Premetto che in questo momento non sto gareggiando, ma comunque mi alleno e niente mi vieta di ricominciare non appena avrò più tempo. In ogni caso, devo dire che il passaggio da agonista a istruttore è stato graduale, perché ho cominciato quando ancora combattevo, e naturale perché ho sempre pensato che la strada dell’insegnamento fosse la più giusta per me. Già quando ero solo un atleta fantasticavo sul mio futuro da istruttore.

Qual è il valore del karate nella crescita sportiva ma soprattutto personale di un bambino o di un ragazzo?

Io credo che il suo valore sia immenso. Non per discriminare altri sport, ma capita a tutti di guardare una partita di calcio e di assistere a uno scatto d’ira di un giocatore nei confronti dell’arbitro.
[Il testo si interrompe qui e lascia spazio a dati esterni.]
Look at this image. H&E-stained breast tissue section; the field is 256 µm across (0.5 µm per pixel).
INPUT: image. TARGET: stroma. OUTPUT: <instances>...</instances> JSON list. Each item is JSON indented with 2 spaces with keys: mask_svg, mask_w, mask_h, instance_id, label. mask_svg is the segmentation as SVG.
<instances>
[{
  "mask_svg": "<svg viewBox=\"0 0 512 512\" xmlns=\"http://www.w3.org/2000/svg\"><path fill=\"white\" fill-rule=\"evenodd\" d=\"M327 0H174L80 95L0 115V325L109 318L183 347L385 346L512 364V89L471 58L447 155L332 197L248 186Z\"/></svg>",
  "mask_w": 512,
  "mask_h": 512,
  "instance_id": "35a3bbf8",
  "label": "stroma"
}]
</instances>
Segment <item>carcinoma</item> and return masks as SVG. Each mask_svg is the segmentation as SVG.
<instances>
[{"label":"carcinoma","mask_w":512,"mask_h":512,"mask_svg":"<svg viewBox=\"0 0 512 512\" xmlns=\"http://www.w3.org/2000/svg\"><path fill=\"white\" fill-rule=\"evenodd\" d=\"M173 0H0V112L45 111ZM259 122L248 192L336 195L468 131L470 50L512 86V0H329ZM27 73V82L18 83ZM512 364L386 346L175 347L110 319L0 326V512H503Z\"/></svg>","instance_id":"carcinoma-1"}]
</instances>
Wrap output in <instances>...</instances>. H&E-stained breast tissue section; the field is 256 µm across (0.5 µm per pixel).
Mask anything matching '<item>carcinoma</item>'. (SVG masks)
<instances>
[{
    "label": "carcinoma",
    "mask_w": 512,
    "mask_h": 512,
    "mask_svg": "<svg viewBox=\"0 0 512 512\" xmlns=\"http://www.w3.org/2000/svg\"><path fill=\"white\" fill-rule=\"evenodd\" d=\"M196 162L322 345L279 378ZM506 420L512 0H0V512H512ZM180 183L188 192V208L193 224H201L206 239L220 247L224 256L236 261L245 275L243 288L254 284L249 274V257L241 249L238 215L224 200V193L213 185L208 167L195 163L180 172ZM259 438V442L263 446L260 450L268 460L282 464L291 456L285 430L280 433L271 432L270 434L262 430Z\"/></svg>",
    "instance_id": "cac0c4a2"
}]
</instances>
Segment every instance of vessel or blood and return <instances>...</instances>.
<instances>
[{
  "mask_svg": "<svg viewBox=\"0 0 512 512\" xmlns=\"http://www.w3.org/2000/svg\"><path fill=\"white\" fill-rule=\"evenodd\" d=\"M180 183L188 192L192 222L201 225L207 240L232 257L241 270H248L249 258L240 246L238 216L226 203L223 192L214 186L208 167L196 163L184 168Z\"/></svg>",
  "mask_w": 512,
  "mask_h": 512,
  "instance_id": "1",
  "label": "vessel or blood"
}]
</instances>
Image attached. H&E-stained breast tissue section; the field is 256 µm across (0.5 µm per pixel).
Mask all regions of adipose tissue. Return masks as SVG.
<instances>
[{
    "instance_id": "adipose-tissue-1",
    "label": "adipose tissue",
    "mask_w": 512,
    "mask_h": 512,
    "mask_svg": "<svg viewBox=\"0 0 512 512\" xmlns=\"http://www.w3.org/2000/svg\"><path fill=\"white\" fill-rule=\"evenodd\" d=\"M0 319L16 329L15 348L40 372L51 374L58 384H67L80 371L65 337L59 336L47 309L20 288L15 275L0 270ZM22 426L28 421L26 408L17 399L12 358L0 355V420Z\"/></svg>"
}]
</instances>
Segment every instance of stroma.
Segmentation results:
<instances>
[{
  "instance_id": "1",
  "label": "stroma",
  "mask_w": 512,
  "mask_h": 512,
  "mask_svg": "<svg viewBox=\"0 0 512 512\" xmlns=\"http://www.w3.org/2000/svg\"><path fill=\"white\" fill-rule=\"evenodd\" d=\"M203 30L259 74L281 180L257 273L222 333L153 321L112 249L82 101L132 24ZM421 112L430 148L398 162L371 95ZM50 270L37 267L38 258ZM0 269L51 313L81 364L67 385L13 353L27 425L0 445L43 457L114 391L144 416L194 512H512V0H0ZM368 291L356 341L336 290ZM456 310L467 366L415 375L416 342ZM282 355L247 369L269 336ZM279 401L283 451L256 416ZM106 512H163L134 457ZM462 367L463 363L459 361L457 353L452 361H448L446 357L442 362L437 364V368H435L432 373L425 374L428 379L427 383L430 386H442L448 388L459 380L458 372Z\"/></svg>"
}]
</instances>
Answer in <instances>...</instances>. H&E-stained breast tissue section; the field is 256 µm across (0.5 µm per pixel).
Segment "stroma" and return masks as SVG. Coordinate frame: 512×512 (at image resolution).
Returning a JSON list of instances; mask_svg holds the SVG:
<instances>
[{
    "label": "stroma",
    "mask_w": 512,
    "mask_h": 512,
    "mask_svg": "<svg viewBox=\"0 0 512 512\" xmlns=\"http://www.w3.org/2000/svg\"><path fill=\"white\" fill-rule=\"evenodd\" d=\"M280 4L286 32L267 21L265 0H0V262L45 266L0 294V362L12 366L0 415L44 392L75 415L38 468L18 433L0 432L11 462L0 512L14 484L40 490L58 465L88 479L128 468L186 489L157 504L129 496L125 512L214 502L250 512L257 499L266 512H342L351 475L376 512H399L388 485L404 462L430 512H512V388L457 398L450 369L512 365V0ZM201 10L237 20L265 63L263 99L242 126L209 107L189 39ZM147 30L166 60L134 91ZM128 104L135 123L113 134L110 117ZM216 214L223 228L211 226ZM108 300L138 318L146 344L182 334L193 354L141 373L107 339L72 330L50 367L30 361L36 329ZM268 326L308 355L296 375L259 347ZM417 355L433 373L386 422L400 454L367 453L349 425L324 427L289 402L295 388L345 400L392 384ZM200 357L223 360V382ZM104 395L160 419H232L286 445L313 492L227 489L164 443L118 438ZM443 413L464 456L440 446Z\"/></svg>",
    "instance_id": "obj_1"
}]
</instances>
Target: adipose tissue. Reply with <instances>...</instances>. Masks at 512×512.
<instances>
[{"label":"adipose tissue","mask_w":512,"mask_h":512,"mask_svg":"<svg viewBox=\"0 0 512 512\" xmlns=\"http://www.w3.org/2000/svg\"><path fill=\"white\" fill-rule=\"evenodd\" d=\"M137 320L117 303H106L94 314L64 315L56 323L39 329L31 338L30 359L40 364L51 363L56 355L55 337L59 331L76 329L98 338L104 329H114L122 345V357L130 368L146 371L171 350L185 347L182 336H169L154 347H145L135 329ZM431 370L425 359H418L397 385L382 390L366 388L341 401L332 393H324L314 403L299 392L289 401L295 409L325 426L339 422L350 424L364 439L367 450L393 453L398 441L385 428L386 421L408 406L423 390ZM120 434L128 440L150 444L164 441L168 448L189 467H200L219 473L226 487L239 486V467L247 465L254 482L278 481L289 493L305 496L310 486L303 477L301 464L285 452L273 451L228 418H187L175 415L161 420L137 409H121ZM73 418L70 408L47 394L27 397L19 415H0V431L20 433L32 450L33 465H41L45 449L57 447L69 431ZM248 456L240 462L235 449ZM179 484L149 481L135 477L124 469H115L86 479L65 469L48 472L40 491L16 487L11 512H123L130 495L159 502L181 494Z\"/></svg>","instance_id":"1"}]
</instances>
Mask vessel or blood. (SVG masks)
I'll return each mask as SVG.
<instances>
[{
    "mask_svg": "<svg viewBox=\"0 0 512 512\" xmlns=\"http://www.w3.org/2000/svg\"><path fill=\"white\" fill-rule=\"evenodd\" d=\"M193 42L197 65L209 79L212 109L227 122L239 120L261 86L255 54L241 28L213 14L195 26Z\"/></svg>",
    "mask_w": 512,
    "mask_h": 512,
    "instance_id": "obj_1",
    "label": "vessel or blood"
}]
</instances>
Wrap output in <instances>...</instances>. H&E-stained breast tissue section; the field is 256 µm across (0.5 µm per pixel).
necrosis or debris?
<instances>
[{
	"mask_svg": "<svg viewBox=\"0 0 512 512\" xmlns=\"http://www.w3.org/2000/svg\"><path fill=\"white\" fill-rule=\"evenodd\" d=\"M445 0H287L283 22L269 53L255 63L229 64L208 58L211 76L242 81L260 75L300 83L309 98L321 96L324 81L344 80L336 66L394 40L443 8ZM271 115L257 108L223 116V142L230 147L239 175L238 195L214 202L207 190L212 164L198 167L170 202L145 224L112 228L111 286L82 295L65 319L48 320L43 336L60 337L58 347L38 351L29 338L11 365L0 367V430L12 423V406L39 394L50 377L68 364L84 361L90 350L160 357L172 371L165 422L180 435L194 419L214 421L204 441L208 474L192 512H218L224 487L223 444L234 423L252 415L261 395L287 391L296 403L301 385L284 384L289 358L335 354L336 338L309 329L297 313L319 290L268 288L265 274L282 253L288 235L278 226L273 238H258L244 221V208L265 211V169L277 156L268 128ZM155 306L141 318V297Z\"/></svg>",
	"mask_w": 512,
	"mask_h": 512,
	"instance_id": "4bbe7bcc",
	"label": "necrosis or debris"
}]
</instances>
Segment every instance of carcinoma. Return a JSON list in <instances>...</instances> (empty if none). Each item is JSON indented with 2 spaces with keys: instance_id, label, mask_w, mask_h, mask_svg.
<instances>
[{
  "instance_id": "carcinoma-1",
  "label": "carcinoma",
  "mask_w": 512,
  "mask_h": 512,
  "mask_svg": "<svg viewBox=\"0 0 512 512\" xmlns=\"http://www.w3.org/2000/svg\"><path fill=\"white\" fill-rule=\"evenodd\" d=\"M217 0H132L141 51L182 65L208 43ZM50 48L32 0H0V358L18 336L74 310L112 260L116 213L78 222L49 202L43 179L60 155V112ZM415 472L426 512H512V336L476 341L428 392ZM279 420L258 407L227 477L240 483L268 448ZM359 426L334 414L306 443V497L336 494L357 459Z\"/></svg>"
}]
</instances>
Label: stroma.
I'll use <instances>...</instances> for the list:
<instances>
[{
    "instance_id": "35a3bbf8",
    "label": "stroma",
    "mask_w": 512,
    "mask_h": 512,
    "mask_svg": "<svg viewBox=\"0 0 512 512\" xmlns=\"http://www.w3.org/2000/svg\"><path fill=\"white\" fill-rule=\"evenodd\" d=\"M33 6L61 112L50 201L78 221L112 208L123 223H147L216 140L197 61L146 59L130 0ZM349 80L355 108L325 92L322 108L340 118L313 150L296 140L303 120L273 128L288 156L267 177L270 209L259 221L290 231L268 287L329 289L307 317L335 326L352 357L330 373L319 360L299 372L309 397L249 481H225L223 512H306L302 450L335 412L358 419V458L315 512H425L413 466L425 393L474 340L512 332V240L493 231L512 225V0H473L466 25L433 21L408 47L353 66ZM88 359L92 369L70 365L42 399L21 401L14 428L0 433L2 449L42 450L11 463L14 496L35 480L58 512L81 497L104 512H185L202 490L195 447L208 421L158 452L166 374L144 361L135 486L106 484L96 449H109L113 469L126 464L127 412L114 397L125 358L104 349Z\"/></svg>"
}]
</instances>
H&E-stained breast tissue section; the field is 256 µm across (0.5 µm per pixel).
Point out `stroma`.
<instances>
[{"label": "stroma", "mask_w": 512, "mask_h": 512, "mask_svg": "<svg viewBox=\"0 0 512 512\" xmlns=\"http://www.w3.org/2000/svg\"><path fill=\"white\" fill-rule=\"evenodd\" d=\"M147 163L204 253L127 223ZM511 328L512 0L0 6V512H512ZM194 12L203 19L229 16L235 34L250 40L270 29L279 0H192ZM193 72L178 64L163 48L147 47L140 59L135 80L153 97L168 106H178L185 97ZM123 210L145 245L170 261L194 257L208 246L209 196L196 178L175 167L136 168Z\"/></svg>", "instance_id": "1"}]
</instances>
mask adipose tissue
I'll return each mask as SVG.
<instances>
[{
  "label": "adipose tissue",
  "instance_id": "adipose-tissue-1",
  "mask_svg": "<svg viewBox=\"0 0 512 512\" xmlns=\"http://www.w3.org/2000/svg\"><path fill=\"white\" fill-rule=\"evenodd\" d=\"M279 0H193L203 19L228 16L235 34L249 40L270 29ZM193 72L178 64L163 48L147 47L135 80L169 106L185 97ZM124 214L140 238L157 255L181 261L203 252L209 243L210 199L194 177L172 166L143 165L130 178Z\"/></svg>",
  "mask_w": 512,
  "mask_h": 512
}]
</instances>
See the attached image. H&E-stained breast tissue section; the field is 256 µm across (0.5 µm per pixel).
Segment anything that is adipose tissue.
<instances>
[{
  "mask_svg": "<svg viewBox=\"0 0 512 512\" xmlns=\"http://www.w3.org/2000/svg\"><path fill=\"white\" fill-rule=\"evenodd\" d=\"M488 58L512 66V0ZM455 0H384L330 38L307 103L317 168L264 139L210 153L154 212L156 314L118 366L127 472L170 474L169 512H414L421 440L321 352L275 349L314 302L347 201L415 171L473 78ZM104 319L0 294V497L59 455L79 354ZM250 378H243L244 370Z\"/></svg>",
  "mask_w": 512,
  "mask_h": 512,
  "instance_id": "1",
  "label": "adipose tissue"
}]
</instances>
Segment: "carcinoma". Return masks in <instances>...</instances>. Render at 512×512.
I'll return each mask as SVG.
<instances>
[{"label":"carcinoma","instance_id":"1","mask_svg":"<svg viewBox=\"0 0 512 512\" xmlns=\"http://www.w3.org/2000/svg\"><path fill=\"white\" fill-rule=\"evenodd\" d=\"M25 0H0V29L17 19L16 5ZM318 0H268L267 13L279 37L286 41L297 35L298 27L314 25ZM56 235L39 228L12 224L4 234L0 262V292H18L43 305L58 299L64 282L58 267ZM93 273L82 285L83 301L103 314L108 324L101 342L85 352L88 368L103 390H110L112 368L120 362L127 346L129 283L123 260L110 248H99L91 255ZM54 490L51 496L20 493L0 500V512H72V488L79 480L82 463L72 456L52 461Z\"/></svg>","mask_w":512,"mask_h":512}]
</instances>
Questo nel karate non può succedere perché il primo grande insegnamento di questo sport  è l’autocontrollo, anche di fronte a situazioni che ci appaiono ingiuste o spiacevoli. Il karate è anche in grado di infondere sicurezza in se stessi e nelle proprie capacità: nei combattimenti, infatti, si impara a individuare il pericolo e a gestirlo facendo affidamento sui propri mezzi. Infine, un altro valore che questo sport trasmette è la costanza nel perseguire i propri obiettivi: non esiste “il tutto e subito”, ma per raggiungere i diversi traguardi occorre lavorare duro. A me, crescendo, tutto ciò è servito tanto e, da istruttore, vedo riscontri nei bambini che seguo: magari arrivano insicuri ma, intraprendendo il giusto percorso, dopo qualche mese sono rinati.

Com’è la situazione del karate a livello nazionale e locale?

Stiamo vivendo un momento storico molto positivo perché il numero di quanti praticano questo sport è in costante crescita e ciò è dovuto, in buona parte, al sogno olimpico che finalmente è realtà anche per noi e ci regala grande popolarità. In ogni caso, lo sport più seguito e, dunque, più sovvenzionato e praticato in Italia rimane il calcio. Tanto, però, potrebbero fare le istituzioni per diminuire questo divario, in primis offrendoci maggiore attenzione. Anche a livello locale potrebbe farci comodo una maggiore visibilità. Certo, quando possiamo, siamo sempre felici di partecipare alle varie iniziative, come la Festa dello Sport. Tuttavia, non abbiamo spazi solo nostri come potrebbe essere un campetto da calcio. E, decisamente, ci meriteremmo una maggiore copertura mediatica.